We know that a quadratic equation has at most two real roots. Now, how
many real roots can a cubic equation $x^3 + bx^2 + cx + d = 0$ have?
Explain your answer.
I know by the back of my head that a cubic equation has either one real root or three real roots. However, how do I go about proving it? If it's possible, I would appreciate examples to showcase this.
What i have attempted so far:
Since $x^3 + bx^2 + cx + d = 0$ is a cubic polynomial equaation, it is continuous on $[a,b]$, where $a<b$, and differentiable on $(a,b)$.
Thus, by Roelle's Theorem, there exists $d ϵ (a,b)$ such that
$$ f'(d) = 0 $$
$$ 3x^2 + 2bx + c = 0 $$
Hence, this shows that there exists at least one real root on this cubic equation.
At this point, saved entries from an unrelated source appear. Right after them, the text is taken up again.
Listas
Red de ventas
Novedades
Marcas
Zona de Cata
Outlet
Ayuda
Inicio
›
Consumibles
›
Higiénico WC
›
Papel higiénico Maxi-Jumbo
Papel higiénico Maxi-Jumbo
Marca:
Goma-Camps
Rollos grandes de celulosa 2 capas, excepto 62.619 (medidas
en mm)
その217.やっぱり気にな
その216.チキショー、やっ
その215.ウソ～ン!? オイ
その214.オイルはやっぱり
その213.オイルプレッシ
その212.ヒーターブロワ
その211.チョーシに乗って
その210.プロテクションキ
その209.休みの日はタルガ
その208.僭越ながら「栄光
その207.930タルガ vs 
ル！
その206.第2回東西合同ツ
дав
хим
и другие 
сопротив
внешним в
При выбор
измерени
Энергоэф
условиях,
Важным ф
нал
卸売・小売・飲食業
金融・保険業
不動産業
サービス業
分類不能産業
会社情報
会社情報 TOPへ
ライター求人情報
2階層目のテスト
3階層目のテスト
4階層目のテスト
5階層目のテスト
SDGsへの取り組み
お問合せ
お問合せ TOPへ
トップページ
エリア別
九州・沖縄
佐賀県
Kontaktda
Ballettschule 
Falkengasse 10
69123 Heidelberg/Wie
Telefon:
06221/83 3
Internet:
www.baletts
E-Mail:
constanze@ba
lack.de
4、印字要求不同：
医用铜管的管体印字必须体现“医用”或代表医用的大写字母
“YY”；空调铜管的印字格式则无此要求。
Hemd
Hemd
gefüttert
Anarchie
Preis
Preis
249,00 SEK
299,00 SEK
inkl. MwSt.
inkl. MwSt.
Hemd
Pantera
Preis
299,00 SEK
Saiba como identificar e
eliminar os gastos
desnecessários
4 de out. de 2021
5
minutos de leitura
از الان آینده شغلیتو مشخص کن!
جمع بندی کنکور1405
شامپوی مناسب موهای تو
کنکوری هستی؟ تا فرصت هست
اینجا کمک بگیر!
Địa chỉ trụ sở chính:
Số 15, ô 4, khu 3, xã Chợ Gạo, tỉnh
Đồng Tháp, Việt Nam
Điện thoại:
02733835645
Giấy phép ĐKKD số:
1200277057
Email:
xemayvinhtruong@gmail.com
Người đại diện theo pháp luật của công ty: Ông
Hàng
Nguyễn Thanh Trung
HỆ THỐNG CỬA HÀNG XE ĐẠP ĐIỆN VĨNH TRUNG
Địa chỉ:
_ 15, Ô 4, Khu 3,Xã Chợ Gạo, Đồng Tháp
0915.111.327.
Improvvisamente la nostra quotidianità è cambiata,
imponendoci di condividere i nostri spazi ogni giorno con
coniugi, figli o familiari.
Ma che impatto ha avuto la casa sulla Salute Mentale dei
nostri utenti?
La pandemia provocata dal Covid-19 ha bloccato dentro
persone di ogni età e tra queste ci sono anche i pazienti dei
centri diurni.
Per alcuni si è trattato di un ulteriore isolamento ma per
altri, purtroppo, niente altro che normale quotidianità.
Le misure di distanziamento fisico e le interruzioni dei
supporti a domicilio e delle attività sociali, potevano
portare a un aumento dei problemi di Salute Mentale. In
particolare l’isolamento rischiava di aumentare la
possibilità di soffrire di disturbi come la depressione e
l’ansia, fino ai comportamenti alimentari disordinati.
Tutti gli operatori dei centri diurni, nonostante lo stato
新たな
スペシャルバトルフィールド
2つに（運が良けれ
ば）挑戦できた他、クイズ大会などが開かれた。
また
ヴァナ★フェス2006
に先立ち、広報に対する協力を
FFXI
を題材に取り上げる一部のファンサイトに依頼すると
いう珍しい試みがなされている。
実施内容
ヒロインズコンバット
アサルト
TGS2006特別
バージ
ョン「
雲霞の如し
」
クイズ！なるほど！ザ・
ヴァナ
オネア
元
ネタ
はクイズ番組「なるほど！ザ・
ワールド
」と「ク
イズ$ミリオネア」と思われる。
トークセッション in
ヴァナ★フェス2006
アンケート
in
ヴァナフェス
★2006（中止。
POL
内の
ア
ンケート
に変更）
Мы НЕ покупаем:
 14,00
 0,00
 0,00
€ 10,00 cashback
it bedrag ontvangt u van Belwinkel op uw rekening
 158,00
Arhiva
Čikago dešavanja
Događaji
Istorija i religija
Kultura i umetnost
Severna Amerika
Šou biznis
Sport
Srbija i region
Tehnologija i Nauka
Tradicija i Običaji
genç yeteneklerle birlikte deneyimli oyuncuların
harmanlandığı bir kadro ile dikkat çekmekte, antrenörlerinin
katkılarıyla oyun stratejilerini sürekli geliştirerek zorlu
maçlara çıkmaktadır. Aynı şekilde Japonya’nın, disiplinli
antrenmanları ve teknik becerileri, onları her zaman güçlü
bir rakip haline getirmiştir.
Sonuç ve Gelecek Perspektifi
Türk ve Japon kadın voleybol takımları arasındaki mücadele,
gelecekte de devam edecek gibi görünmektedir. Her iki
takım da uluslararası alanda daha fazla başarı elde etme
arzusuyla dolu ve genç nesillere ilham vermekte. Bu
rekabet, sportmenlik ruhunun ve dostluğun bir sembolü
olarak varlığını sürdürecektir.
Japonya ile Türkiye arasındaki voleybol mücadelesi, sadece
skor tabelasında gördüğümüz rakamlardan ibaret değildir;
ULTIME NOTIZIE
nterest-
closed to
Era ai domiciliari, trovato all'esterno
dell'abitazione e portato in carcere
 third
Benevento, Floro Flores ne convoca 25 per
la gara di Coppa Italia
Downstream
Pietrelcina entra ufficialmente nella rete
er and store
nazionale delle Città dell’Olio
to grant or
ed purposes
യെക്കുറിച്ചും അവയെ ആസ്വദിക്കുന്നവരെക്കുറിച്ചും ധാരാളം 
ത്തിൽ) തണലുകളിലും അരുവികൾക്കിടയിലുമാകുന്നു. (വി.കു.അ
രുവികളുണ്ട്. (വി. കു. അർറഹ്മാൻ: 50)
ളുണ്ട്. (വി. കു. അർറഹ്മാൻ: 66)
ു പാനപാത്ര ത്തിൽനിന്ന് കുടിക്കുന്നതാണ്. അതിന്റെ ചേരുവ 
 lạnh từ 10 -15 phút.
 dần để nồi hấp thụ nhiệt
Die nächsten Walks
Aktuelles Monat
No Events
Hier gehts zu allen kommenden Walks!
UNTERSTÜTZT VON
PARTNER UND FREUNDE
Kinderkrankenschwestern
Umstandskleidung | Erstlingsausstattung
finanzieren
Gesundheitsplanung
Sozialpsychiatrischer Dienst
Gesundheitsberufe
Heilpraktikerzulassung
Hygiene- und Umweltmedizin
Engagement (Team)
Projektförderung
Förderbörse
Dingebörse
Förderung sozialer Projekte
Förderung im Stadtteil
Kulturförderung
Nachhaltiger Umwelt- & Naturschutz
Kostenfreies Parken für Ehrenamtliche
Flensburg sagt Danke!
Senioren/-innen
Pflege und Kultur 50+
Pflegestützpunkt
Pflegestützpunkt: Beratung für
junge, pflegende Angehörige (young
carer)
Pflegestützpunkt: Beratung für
How do I then show it has three real roots as well?
Thanks.
Best Answer
Let $p(x) = x^3 + bx^2 + cx + d$.
$p(x)$ is continuous, and we know there is a sufficiently large $x^*$ with $p(-x^*) < 0 < p(x^*)$. By the intermediate value theorem, there is at least one point in $(-x^*,x^*)$ where $p(x) = 0$. So $p(x)$ has at least one real root.
If $p(x)$ has four real roots, then the following must be satisfied $$ \left[\begin{matrix}x_1^3 & x_1^2 & x_1 & 1 \\x_2^3 & x_2^2 & x_2 & 1 \\x_3^3 & x_3^2 & x_3 & 1 \\x_4^3 & x_4^2 & x_4 & 1 \end{matrix}\right]\left[\begin{matrix}1 \\ b\\c\\d\end{matrix}\right] = \mathbf{0} $$ Since the determinant of the matrix is $(x_1 - x_2)(x_1-x_3)(x_1-x_4)(x_2-x_3)(x_2-x_4)(x_3-x_4) \ne 0$, this is impossible. $p(x)$ cannot have four (or more) real roots.
So $p(x)$ must have at least one real root, and it can't have four or more. Can it have two or three? Well, $p(x) = x^3 -x^2$ has two real roots, and $p(x) = x^3 - x$ has three real roots, so these are clearly possible. Thus, a cubic can have one, two, or three real roots.